Many of the people I have worked for/with who are amazing in objectively measurable ways, including fame, appear to balance their open- and closed- door times well.

If you're just chasing after fame and want to work on what "everyone" thinks is important, then I don't disagree that keeping your door opened and getting "all kinds of interruptions" is likely the way to go.

Also anecdotally, the "forever-open-door" people I have worked with who are always talking about "important problems" to solve; have huge networks; and are hopping from collaboration to collaboration working on a completely different domain of expertise every other year: they seem important to the community but, often on closer inspection, they don't actually produce much that is of substance.

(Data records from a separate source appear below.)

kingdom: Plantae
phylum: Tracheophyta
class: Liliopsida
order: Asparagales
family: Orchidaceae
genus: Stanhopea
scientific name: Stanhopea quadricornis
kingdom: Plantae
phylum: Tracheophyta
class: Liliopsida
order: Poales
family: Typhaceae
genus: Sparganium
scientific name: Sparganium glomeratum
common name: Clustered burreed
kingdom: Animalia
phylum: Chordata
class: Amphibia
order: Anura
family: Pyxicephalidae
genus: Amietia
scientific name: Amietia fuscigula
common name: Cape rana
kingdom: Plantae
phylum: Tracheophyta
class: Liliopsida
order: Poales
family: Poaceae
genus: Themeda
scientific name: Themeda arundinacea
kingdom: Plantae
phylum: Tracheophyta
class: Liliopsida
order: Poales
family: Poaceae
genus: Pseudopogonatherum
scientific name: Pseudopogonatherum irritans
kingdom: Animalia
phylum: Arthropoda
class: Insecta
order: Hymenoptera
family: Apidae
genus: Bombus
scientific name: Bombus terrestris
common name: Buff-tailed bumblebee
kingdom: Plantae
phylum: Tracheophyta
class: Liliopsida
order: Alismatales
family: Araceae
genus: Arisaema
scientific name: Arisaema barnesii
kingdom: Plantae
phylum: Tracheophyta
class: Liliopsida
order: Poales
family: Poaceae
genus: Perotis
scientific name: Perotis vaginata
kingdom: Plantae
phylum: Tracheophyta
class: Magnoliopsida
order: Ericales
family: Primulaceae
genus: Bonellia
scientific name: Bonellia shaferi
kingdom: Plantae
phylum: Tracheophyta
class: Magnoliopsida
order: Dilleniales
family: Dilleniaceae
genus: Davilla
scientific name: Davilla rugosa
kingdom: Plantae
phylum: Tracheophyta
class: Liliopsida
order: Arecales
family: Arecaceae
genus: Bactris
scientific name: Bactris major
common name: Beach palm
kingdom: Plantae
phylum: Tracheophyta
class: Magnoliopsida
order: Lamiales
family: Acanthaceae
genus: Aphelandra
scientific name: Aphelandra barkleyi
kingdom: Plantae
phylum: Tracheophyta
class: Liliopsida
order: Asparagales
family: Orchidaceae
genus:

Edit: added "I don't disagree" for clarity.

1 comments

A wise professor I knew always scheduled a one-on-one research meeting directly at the end of office hours.

If office hours was an hour long, students come and go for an hour with questions plus some overtime duration of extra clarifications. If office hours was four hours long, students come and go for four hours plus the same bit of overtime. With no bookend between office hours and everything else, students would beg for one more question and push the boundaries of the open-door policy.

In their eyes, the instructor who slams the door in the student's face because, "It's two o'clock, I need to work," is impolite and insensitive.

Putting an unavoidable, important meeting at the end of office hours suddenly put the burden of being impolite on the students. Suddenly, office hours became more efficient and students, more punctual. The professor was no longer so unbelievable cruel for ending the open-door session (gasp) on time. And, most importantly, research could get done at a normal hour.

Interesting. In my experience the one time you are least likely to hear from students these days is during office hours!